Module 4: AI Regulation · BoK IV.C
High-risk provider obligations
Providers carry the heaviest load because they build the system and put it on the market, so duties span the whole life cycle. Eight converging global themes run from governance and data documentation through logging, incident handling, assessment, registration, transparency and safety testing.
Providers build the system and put it on the market, so duties span the whole life cycle. Eight converging global themes:
- 🏛️ Governance & quality management → life cycle risk management and quality system covering design, testing, deployment, monitoring (EU Arts. 8–9, 17).
- 🗄️ Data governance & documentation → comprehensive documentation; demonstrate data is relevant, representative and monitored for bias (EU Arts. 10–11, 18; California AB 2013).
- 🧾 Logging & traceability → systems automatically log inputs, outputs, key decisions, human interventions; keep logs for audit (EU Arts. 12, 19; China traceability rules).
- 🚨 Corrective action & incidents → detect and correct malfunctions; notify regulators or users of serious incidents (EU Arts. 20, 73).
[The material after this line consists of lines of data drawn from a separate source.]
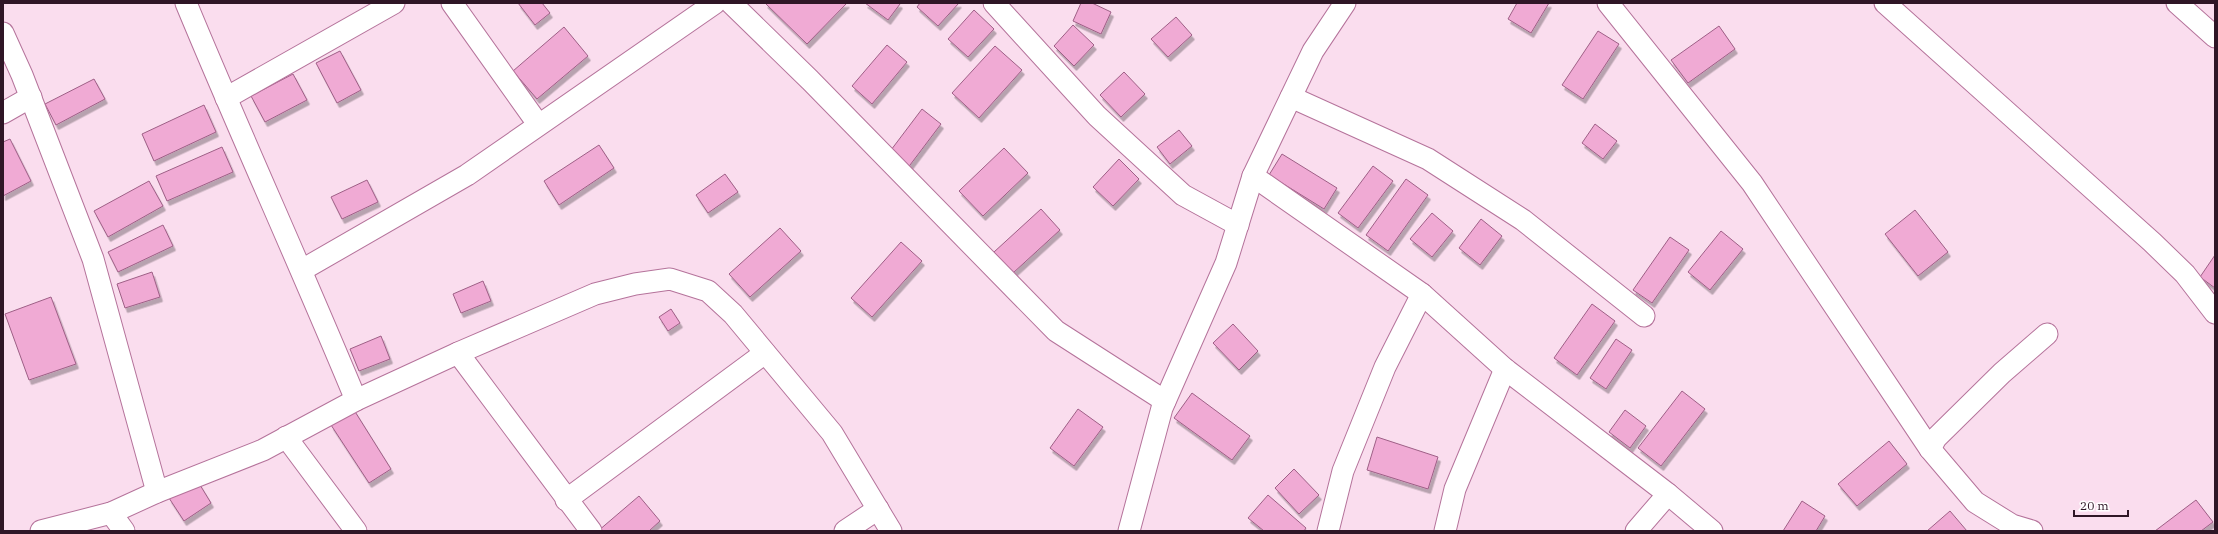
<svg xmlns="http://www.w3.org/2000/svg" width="2218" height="534" font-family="'IBM Plex Serif',serif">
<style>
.building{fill:#f0aad4;stroke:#9e5f86;filter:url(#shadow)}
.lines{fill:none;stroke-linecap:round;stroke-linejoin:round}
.minor-casing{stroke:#b5739b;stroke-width:23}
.minor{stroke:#fff;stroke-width:21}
</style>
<defs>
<filter id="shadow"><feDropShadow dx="2.5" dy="4.5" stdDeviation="0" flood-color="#0004"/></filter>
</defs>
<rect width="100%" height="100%" fill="#faddee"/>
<!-- building -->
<g class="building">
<polygon points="518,3 542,3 550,13 535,25"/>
<polygon points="765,3 847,3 807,44"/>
<polygon points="865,3 899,3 900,4 888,20"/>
<polygon points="920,3 959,3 938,26 917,7"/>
<polygon points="1081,3 1092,3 1111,12 1101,34 1073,21"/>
<polygon points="1517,3 1549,3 1531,33 1508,19"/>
<polygon points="974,10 994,29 968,57 948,39"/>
<polygon points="1176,17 1192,35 1168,57 1151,39"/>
<polygon points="1073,25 1094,45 1074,66 1054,46"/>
<polygon points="1719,26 1735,49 1688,83 1671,60"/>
<polygon points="564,27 588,56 537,99 513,71"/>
<polygon points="1598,31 1619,44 1583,99 1562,85"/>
<polygon points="887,45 907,62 872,104 852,86"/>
<polygon points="995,46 1022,70 979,118 952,93"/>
<polygon points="340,51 361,90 337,103 316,63"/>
<polygon points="1124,72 1145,94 1121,117 1100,95"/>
<polygon points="293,74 307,100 265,122 251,96"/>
<polygon points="94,79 105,99 56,125 45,104"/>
<polygon points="204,105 216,132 154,161 142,134"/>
<polygon points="922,109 941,124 907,169 888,154"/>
<polygon points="1595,124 1617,141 1603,159 1582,143"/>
<polygon points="1179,130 1192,146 1170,164 1157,147"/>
<polygon points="10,139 31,181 3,196 3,142"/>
<polygon points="599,145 614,168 559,205 544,181"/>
<polygon points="222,147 233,172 167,201 156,176"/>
<polygon points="1004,148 1028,173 983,216 959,191"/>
<polygon points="1282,154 1337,188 1324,209 1269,175"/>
<polygon points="1119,159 1139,179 1113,206 1093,187"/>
<polygon points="1373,166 1393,181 1358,228 1338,213"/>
<polygon points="725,174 738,192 708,213 696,195"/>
<polygon points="1406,179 1428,195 1388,251 1366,235"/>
<polygon points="367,180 378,202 342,219 331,197"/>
<polygon points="149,181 163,206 108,237 94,211"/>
<polygon points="1041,209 1060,230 1013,273 994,252"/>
<polygon points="1915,210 1948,252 1918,276 1885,234"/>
<polygon points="1432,213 1453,231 1432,257 1410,239"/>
<polygon points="1481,219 1502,236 1480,265 1459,248"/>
<polygon points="163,225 173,246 118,272 108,252"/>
<polygon points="780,228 801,251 750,297 729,274"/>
<polygon points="1721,231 1743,249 1710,290 1688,272"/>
<polygon points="1670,237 1689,250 1652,303 1633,290"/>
<polygon points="901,242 922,261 872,317 851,298"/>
<polygon points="2215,255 2215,288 2200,277"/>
<polygon points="152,272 160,297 125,308 117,284"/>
<polygon points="483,281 491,301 461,313 453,294"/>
<polygon points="51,297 76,364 29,380 5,314"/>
<polygon points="1592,304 1615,321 1577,375 1554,358"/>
<polygon points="671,309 680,323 668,331 659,317"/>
<polygon points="1233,324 1258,351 1239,370 1213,343"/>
<polygon points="381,336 390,359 359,371 350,349"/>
<polygon points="1616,339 1632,350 1606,389 1590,378"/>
<polygon points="1682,391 1705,409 1661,466 1638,448"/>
<polygon points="1192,393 1250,436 1232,460 1174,418"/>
<polygon points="1078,409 1103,427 1074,466 1050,448"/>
<polygon points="354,410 391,469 369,483 331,425"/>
<polygon points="1625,410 1646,426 1630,448 1609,432"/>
<polygon points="1377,437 1438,457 1428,489 1367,470"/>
<polygon points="1889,441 1907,464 1857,506 1838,484"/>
<polygon points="1294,469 1319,495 1299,514 1275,488"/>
<polygon points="197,480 211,503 184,521 169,498"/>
<polygon points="1268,495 1306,528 1304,531 1264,531 1248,518"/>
<polygon points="639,496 660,521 649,531 598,531"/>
<polygon points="2196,500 2213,522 2201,531 2155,531"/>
<polygon points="1802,501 1825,516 1816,531 1783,531"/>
<polygon points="1950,511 1967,531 1927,531"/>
</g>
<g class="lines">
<!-- minor casing -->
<g class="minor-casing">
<g id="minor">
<path d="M186 3C241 136 301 267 356 400"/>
<polyline points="452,3 538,124"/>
<polyline points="731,3 810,80 1056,331 1165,401"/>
<polyline points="994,3 1097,116 1183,195 1238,225"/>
<polyline points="1608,3 1752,183 1930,449 1975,502 2012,525 2032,531"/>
<polyline points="1885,3 2152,242 2185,274 2215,313"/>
<polyline points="2177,3 2215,37"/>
<polyline points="3,33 22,75 93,259 157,492"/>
<polyline points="1291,97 1428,159 1523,220 1644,316"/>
<polyline points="226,98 394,3"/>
<polyline points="3,113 31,97"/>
<polyline points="1253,176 1422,294 1505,369 1668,494 1712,531"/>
<polyline points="302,270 467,175 715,3"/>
<polyline points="458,353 591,531"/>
<polyline points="286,437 356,531"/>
<polyline points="1930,449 1936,438 2002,373 2047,334"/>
<polyline points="566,500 765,353"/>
<polyline points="111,513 124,531"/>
<polyline points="41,531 111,513 157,492 263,450 356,400 458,353 595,294 635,284 670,279 708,291 733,314 832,433 891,531"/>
<polyline points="845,531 878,509"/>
<polyline points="1129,531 1162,408 1226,263 1253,176 1313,51 1345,3"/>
<polyline points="1328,531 1343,471 1385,367 1422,294"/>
<polyline points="1445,531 1455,489 1505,369"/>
<polyline points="1636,531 1668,494"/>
</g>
</g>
<!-- minor -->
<use href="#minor" class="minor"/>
</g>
<!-- border -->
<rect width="2218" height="534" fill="none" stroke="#2f1626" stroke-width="8"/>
<!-- scale -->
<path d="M2074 510v6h54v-6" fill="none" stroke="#2f1626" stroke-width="2"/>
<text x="2080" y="510" font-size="12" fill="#2f1626" stroke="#ffffff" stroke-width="3" paint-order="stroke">20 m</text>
</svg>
- ✅ Assessment & assurance → pre-deployment assessments (EU conformity assessment, Colorado AIA, China safety assessment) → update on substantial modification.
- 🗃️ Registration & disclosure → EU public database of high-risk systems; China CAC filings; South Korea domestic representative for foreign providers above thresholds.
- 🪟 Transparency & user information → clear instructions for safe use including limitations and human-oversight steps; label or watermark outputs where required.
- 🛡️ Safety, robustness & testing → regular testing for accuracy, robustness, resilience and cybersecurity (EU Art. 15).
Key terms - quick answers
What is “Model card”?
Documentation communicating a model's characteristics, usage conditions and limitations to downstream providers.
What is “California AB 2013”?
Law requiring GenAI training-data transparency (1 Jan 2026).